Con más comprensión, quedaremos sorprendidos de encontrar que otras razas y
pueblos son más parecidos a nosotros de lo que esperábamos, con una naturaleza
común de aspiraciones y esperanzas.
En segundo lugar, debemos discernir lo que Dios
espera de nosotros, que nos desarrollemos en esta percepción hacia nuestros
semejantes, “porque todos los que
habéis sido bautizados en Cristo, de Cristo estáis revestidos. Ya no hay judío
ni griego; no hay esclavo ni libre; no hay varón ni mujer; porque todos
vosotros sois uno en Cristo Jesús”
(Gal. 3:27-28).
Cuando el mundo se llenó de corrupción y violencia,
Dios escogió a un hombre de gran fe a través del cual podría bendecir al mundo.
Y para llevar adelante su plan de redención, Dios construyó una barrera entre
Israel (su antiguo pueblo) y el mundo gentil. Esta barrera fue la ley de
Moisés. Cuando Cristo culminó su obra, el muro de separación fue derrumbado
(Ef. 2:14-16). Desde ahí en adelante, todos pueden pertenecer al pueblo de Dios
por el evangelio (Ef. 2:17-22). Aunque fue necesario que ocurriera una serie de
milagros para que el apóstol Pedro, y otros con él, se convencieran de que
tanto gentiles como judíos son hechos aceptos por la sangre de Cristo en el
pueblo de Dios. Después del milagroso éxtasis en la azotea, a la vez que un
ángel de Dios dirigió a Cornelio para que oyera las palabras de salvación de
Pedro, el apóstol dijo: “En verdad
comprendo que Dios no hace acepción de personas, sino que en toda nación se
agrada del que le teme y hace justicia” (Hech. 10:34-35). Así también
declaró el apóstol Pablo, “porque no hay acepción de
personas para con Dios”

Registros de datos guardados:

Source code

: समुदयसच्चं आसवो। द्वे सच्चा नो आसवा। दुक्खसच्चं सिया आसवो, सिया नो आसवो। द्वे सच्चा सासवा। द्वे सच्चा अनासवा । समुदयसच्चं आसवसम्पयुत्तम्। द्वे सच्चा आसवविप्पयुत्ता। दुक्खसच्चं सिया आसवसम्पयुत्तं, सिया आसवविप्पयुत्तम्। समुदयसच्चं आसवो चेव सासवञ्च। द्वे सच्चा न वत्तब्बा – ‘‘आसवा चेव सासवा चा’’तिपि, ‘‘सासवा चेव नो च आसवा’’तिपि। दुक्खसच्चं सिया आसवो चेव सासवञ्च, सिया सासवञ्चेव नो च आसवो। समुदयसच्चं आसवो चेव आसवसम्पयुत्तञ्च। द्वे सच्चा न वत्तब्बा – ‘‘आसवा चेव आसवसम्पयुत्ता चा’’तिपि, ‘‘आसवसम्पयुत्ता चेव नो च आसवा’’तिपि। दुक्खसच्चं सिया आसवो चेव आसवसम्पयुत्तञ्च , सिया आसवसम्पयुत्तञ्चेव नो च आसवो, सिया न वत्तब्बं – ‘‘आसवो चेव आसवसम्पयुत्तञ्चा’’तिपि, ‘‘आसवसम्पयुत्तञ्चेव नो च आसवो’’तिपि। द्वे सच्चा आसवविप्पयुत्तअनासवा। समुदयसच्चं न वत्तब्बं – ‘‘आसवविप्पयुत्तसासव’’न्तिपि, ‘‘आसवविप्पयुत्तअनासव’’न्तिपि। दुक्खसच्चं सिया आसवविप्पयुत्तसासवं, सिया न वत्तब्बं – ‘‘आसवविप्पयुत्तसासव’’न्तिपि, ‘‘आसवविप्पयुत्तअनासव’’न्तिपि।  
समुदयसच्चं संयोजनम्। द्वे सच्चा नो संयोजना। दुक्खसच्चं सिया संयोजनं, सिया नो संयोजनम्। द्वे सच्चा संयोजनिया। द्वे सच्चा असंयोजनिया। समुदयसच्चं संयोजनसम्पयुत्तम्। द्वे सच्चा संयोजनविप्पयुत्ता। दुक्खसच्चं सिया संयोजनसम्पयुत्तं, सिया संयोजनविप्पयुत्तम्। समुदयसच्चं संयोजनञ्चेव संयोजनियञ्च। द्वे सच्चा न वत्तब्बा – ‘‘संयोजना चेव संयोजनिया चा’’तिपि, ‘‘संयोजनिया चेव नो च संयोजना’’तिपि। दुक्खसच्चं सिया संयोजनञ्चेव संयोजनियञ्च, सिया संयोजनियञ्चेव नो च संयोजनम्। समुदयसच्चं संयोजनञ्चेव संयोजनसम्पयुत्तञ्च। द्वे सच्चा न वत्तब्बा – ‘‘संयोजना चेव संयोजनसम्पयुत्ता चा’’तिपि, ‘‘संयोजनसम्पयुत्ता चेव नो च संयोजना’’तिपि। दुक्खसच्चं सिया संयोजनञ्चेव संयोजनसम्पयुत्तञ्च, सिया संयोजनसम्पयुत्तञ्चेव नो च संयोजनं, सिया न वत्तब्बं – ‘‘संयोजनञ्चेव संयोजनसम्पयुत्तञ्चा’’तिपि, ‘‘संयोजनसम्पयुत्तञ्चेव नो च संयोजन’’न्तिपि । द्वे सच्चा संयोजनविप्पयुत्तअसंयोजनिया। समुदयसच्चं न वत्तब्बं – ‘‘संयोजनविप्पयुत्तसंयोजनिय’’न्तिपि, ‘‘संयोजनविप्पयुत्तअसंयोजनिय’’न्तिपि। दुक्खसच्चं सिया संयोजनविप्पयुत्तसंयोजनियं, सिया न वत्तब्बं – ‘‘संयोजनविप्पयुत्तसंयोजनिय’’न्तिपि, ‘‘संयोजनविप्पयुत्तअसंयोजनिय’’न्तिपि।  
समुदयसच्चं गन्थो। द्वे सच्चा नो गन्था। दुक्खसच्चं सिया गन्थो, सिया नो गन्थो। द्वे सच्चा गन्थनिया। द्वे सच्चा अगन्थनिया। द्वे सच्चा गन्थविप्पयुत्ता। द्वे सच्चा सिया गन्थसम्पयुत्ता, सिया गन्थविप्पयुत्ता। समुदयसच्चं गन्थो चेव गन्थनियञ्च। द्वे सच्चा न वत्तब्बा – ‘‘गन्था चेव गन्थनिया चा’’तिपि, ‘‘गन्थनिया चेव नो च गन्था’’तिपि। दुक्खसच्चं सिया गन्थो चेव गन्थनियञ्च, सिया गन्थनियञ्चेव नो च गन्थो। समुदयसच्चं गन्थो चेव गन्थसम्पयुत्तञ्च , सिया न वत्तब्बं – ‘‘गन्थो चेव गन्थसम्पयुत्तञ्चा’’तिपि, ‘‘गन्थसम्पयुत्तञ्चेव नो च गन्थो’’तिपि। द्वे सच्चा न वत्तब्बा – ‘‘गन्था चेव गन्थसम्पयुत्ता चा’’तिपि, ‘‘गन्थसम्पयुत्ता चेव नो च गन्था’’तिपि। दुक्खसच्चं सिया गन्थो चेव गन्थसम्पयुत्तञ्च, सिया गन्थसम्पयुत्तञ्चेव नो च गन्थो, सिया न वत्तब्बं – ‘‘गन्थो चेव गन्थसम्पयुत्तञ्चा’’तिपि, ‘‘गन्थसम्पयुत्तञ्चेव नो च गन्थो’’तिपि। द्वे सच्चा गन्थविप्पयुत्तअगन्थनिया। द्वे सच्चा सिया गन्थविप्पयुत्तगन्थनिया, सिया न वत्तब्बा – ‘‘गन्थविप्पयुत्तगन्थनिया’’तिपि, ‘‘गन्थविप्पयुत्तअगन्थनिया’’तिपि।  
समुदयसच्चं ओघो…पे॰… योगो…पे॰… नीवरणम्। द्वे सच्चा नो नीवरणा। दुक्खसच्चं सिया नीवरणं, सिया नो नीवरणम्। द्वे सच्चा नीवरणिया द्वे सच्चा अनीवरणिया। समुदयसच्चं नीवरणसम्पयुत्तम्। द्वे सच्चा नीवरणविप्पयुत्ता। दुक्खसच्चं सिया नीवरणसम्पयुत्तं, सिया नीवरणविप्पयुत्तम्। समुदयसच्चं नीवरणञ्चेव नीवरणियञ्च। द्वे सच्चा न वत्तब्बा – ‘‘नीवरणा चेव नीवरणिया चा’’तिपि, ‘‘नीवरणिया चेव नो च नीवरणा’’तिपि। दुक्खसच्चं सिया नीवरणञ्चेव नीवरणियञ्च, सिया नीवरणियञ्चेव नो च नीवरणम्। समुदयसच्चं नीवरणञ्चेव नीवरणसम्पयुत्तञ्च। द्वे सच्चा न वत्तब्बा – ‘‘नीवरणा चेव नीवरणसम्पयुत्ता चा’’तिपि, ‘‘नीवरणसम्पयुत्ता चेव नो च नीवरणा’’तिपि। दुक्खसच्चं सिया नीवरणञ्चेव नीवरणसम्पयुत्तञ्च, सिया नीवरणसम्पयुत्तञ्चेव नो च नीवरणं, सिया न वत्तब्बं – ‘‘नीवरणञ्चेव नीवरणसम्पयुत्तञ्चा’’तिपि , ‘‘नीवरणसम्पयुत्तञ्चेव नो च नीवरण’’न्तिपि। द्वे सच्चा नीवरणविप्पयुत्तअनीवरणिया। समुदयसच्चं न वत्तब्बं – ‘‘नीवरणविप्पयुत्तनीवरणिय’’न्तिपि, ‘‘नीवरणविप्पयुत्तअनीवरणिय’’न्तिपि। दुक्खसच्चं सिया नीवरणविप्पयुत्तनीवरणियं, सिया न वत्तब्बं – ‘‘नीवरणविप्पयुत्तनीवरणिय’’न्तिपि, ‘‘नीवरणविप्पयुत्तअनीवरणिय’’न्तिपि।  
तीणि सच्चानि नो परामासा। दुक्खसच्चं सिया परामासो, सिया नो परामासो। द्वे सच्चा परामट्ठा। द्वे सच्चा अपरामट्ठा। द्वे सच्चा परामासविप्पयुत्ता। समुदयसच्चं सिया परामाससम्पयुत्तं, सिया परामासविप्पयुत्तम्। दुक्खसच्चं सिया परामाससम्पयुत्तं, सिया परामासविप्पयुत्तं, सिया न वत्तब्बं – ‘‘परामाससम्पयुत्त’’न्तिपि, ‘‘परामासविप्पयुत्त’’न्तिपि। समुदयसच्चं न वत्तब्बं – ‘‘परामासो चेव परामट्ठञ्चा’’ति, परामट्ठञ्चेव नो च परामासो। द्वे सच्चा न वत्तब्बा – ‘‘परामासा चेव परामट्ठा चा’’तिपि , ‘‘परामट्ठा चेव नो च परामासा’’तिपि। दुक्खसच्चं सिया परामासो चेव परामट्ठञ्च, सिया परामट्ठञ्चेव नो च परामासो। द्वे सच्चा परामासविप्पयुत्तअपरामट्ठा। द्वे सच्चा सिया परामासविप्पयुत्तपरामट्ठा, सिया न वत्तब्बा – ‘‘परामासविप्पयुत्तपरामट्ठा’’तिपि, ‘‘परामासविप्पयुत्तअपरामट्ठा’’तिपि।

TAREA 1: Traduce al inglés esta oración del texto sobre la unidad de los pueblos ante Dios: "Esta barrera fue la ley de Moisés."
TAREA 2: Continúa el texto sobre la unidad de los pueblos ante Dios a partir del punto en que se detiene.
El material no guarda relación con el texto sobre la unidad de los pueblos ante Dios.

RESPUESTA ESCRITA 1: This barrier was the law of Moses.

RESPUESTA ESCRITA 2:
(Rom. 2:11).
En Dios no influyen las diferencias clasistas o raciales
para manifestar su aprobación. Él no tiene tales preferencias carnales. Dios no
mira la raza, el color, la nacionalidad, la educación formal, la riqueza o la
pobreza para aprobar o desaprobar a alguien. A Dios le importa el carácter: “Dios no hace acepción de personas; sino que en cada nación el que
le teme y obra justicia, es de su agrado”
(Hech. 10:34-35, VM).
En tercer lugar, Cristo dijo: “Todo, pues, cuanto queráis que os hagan los hombres, así también
vosotros hacedlo a ellos, porque esto es la Ley y los Profetas” (Mat. 7:12, NT Besson). Esta norma de la ley de
Cristo no fue declarada solamente para el pueblo judío, sino para todas las
personas de todas las razas y nacionalidades. Esto es lo que Dios siempre había
querido, y Cristo presentó “un resumen
breve de la conducta humana requerida por Dios desde el principio del mundo”
(Wayne Partain, Notas sobre Mateo).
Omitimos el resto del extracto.